The author’s source code is located here. If you simply change the code to construct an instance of java.security.SecureRandom rather than java.util.Random, without changing a single line of code otherwise, the pattern in the graph instantly vanishes.

On line 37, I have changed

Random rnd = new Random();

to

Random rnd = new java.security.SecureRandom();

I have uploaded the changed version here.

There are two things worth noticing about this new version of the applet. One, it lacks the periodicity illustrated in the non-secure applet. Two, the framerate is much lower.

Like I said, Random was written to be fast, which it is. SecureRandom is designed to be secure, so it is much slower.

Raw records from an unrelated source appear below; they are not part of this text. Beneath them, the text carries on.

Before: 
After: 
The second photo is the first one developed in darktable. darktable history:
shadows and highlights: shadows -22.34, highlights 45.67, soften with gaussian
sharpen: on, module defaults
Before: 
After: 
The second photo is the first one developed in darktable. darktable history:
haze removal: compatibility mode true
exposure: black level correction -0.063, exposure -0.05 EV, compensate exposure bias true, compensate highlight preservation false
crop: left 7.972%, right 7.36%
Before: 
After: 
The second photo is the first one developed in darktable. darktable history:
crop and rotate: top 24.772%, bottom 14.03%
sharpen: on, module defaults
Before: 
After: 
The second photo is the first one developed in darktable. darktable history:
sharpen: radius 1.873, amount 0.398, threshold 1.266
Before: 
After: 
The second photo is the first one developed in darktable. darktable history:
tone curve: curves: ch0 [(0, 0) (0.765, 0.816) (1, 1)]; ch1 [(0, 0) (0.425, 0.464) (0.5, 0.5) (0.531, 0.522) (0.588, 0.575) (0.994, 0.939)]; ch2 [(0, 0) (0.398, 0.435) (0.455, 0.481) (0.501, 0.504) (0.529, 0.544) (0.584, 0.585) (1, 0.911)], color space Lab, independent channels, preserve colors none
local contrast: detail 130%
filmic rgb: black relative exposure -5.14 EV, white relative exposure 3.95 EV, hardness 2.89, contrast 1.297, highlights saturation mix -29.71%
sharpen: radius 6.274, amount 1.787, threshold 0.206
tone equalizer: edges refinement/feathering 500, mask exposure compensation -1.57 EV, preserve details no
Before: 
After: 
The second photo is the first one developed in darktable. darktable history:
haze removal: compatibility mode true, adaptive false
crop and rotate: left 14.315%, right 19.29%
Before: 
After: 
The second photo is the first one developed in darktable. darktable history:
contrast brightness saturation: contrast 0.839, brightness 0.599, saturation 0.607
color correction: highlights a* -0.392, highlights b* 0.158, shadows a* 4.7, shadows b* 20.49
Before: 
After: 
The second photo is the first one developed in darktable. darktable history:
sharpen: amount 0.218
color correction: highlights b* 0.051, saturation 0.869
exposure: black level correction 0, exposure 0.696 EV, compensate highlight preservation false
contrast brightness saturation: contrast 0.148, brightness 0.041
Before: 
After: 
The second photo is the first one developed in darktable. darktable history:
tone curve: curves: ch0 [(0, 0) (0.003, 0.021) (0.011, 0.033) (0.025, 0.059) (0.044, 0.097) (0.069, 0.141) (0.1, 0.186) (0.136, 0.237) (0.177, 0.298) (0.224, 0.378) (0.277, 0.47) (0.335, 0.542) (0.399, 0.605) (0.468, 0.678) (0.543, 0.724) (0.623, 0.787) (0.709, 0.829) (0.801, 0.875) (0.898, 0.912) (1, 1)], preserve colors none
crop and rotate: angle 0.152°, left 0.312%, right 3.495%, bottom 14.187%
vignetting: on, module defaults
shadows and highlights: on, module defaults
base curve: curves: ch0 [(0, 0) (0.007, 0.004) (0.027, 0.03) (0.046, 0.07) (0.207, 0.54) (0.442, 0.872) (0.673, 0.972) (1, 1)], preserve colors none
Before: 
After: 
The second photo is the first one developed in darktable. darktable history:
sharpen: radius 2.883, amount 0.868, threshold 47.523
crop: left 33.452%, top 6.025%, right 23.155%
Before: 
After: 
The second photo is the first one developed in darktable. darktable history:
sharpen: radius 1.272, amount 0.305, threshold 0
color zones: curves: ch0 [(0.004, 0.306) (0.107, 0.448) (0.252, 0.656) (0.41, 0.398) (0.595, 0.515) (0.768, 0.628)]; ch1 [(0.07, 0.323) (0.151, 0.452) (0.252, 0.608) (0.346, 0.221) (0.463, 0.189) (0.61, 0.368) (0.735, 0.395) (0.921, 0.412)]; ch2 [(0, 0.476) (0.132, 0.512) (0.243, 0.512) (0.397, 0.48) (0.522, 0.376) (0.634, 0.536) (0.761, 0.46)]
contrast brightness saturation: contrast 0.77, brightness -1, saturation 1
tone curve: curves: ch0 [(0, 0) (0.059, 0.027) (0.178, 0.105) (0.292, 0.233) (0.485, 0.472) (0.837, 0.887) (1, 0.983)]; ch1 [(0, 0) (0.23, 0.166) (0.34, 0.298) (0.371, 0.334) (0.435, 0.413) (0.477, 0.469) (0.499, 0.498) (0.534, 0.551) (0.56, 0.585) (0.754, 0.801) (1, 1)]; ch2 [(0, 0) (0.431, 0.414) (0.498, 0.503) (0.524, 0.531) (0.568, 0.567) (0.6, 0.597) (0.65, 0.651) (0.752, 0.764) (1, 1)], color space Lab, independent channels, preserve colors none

Long story short, if you are writing code that needs somewhat random numbers and needs them quickly, use java.util.Random. If you are writing code that needs extremely random numbers less quickly, use java.security.SecureRandom. Of course, if you are writing code that needs extremely random numbers extremely quickly, use a degree in mathematics.

As you can see, this is just another unwarranted criticism of Java that is as trivial as it is un-researched. Criticism is meant to be constructive, which means it is meant to help a thing improve. It is impossible to improve upon something that isn’t actually broken, so this kind of FUD accomplishes little more than further polarizing the world of software development.